● Task instructions:
1. Answer these from the field log, one line each:
(a) What grade does Mrs. Gilroy-Beck teach?
(b) Until what month will the two guests join the class every Tuesday morning?
(c) What are the reading comprehension tests the guests were told to do called?
2. Transcribe the part of the field log starting at "After the introductions, we" and ending at "where to start.".

Text passage below:

Field Logs – Week One: Students and Learning Environment
Summary/Reflection: The day began by meeting my cooperating teacher, Mrs. Gilroy-Beck, who is the second grade teacher at Jack Mackenzie Elementary School. She gave me a quick tour of the staff room and her classroom. When the students arrived, they began to get ready for school and sit in their seats. O Canada was played on the intercom, and the teacher began announcements. She introduced Jesse Sawka and me as guests who would be joining them for several weeks, and they welcomed us warmly. Mrs. Gilroy-Beck wrote on the board “Welcome Miss Bannerman and Miss Sawka, who will be joining us every Tues. morning until April to learn about teaching.” She used this introduction to ask the students to point out where capital use was necessary.
After the introductions, we began what she calls “The Daily Five.” This is a series of reading exercises to help the students become stronger and more efficient readers. The students reviewed the reading rules and proper book selection for their reading levels. While the students were taking part in The Daily Five, Miss Sawka and I were instructed to do reading comprehension tests called Oral Running Records with students. Mrs. Gilroy-Beck sent us a couple of students and told us what level they were reading at, so that we had an idea of where to start.

End of Text passage.
Records shown below:

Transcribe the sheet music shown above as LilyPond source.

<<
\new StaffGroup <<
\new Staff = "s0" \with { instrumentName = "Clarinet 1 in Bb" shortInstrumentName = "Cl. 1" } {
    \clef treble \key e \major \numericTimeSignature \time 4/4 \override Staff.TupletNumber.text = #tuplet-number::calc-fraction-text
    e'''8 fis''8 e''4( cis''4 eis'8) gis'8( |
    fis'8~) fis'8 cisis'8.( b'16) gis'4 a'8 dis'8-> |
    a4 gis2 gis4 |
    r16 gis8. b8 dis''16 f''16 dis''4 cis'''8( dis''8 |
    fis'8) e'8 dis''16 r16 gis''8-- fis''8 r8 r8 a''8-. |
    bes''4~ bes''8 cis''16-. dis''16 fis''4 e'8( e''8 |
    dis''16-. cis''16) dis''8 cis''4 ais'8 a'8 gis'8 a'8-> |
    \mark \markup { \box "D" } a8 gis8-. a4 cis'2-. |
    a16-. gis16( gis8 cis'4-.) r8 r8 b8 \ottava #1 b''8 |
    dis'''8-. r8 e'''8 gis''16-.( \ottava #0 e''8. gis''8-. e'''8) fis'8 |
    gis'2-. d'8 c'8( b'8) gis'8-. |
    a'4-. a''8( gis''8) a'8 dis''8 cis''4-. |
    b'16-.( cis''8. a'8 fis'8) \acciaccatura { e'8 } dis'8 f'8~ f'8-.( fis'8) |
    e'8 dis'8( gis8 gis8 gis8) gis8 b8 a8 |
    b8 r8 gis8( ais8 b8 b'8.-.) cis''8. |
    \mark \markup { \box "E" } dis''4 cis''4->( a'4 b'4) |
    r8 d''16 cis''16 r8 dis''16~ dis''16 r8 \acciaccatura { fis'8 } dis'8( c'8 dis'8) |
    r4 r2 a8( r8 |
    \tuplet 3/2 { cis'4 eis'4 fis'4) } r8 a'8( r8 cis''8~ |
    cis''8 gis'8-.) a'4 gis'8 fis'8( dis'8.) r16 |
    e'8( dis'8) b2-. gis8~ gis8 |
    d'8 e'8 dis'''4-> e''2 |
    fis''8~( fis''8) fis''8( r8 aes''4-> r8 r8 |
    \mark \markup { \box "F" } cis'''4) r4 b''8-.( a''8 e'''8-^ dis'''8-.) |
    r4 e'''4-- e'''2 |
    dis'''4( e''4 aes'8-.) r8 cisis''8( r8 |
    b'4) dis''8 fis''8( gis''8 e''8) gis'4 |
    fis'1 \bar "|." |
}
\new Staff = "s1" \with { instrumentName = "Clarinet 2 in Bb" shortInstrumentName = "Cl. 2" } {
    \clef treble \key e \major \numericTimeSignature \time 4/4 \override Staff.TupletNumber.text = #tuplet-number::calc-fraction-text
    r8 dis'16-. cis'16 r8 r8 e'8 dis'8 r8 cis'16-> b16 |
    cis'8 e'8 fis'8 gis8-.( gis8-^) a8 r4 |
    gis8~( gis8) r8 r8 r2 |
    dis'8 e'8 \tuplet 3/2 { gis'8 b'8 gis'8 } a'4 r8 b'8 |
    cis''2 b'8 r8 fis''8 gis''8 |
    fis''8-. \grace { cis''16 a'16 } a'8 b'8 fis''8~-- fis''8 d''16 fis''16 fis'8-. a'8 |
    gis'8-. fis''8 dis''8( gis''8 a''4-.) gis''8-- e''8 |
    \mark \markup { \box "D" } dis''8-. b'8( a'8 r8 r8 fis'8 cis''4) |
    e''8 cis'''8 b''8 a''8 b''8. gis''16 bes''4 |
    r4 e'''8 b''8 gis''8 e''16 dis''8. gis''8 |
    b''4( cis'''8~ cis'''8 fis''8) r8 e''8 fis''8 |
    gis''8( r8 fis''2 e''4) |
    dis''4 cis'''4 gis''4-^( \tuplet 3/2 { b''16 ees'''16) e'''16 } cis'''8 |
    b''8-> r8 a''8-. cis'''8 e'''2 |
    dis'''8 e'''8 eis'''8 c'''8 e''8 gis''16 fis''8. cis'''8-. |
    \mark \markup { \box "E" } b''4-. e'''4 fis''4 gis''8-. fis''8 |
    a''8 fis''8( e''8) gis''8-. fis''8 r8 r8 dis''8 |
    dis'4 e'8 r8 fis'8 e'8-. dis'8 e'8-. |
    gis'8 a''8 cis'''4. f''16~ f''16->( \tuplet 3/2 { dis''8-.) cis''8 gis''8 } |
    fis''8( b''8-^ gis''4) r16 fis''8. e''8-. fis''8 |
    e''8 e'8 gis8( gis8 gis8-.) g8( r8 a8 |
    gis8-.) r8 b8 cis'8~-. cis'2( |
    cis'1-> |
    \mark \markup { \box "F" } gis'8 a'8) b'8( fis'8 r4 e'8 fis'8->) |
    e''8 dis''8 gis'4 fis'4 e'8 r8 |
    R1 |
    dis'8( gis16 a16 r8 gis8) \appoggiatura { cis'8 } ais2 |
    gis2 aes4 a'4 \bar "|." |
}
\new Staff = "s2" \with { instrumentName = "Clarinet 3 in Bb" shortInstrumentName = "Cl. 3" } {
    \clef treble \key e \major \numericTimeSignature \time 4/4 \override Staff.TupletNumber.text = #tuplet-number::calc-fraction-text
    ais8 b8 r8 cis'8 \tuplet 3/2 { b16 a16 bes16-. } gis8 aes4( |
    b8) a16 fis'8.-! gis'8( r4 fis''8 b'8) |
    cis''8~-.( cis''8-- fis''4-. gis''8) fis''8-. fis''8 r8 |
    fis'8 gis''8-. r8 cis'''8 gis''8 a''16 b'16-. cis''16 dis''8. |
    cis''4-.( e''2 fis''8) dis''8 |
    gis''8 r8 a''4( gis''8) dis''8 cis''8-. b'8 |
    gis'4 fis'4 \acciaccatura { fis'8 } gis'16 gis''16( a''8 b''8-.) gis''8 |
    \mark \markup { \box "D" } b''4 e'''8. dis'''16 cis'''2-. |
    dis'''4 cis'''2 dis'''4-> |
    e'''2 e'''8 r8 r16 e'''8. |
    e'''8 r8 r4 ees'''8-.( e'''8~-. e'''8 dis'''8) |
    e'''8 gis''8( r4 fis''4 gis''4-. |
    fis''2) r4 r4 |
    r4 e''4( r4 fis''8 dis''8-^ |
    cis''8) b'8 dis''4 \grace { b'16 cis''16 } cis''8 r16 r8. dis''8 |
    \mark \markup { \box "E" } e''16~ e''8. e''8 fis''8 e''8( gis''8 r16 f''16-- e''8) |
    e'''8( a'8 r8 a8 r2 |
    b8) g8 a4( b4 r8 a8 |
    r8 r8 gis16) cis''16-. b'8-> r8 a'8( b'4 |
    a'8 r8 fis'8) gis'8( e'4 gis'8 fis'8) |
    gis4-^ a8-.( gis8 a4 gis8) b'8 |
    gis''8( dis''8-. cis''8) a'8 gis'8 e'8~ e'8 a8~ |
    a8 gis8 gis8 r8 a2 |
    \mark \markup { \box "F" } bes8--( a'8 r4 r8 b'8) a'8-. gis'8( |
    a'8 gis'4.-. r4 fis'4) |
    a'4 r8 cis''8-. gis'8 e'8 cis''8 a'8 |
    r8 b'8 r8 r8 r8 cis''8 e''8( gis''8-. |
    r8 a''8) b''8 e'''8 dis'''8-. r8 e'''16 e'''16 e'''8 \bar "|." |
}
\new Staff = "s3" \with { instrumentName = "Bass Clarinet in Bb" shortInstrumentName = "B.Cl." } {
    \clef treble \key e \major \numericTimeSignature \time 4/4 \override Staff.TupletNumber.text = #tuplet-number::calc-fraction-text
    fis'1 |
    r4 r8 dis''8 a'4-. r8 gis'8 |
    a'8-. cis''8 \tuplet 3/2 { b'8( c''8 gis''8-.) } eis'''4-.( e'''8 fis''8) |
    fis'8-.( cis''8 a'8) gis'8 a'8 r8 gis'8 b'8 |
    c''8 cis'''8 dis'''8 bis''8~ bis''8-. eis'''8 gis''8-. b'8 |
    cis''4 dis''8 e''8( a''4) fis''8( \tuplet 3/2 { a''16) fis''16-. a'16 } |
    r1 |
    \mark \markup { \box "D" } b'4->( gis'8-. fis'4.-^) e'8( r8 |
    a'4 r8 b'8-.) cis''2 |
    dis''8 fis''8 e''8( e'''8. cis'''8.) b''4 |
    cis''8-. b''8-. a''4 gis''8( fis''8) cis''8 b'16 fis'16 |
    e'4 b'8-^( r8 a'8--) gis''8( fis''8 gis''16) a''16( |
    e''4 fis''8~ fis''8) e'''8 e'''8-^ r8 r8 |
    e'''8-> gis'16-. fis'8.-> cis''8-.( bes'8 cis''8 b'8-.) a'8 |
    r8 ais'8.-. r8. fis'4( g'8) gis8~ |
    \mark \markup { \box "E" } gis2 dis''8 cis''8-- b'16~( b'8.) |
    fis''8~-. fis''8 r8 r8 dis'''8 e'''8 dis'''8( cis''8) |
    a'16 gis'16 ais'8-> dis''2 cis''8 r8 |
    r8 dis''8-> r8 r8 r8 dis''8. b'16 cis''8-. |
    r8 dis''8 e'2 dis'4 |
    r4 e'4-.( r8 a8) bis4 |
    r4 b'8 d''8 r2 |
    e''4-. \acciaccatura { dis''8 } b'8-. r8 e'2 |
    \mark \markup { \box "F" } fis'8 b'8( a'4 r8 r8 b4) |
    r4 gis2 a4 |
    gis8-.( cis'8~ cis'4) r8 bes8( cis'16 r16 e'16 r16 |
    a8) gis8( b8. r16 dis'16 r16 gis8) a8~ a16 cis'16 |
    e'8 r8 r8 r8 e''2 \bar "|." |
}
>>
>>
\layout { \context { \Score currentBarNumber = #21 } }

End of Records shown.

● Answers by item number:
1.
(a) Second grade
(b) April
(c) Oral Running Records

2.
After the introductions, we began what she calls “The Daily Five.” This is a series of reading exercises to help the students become stronger and more efficient readers. The students reviewed the reading rules and proper book selection for their reading levels. While the students were taking part in The Daily Five, Miss Sawka and I were instructed to do reading comprehension tests called Oral Running Records with students. Mrs. Gilroy-Beck sent us a couple of students and told us what level they were reading at, so that we had an idea of where to start.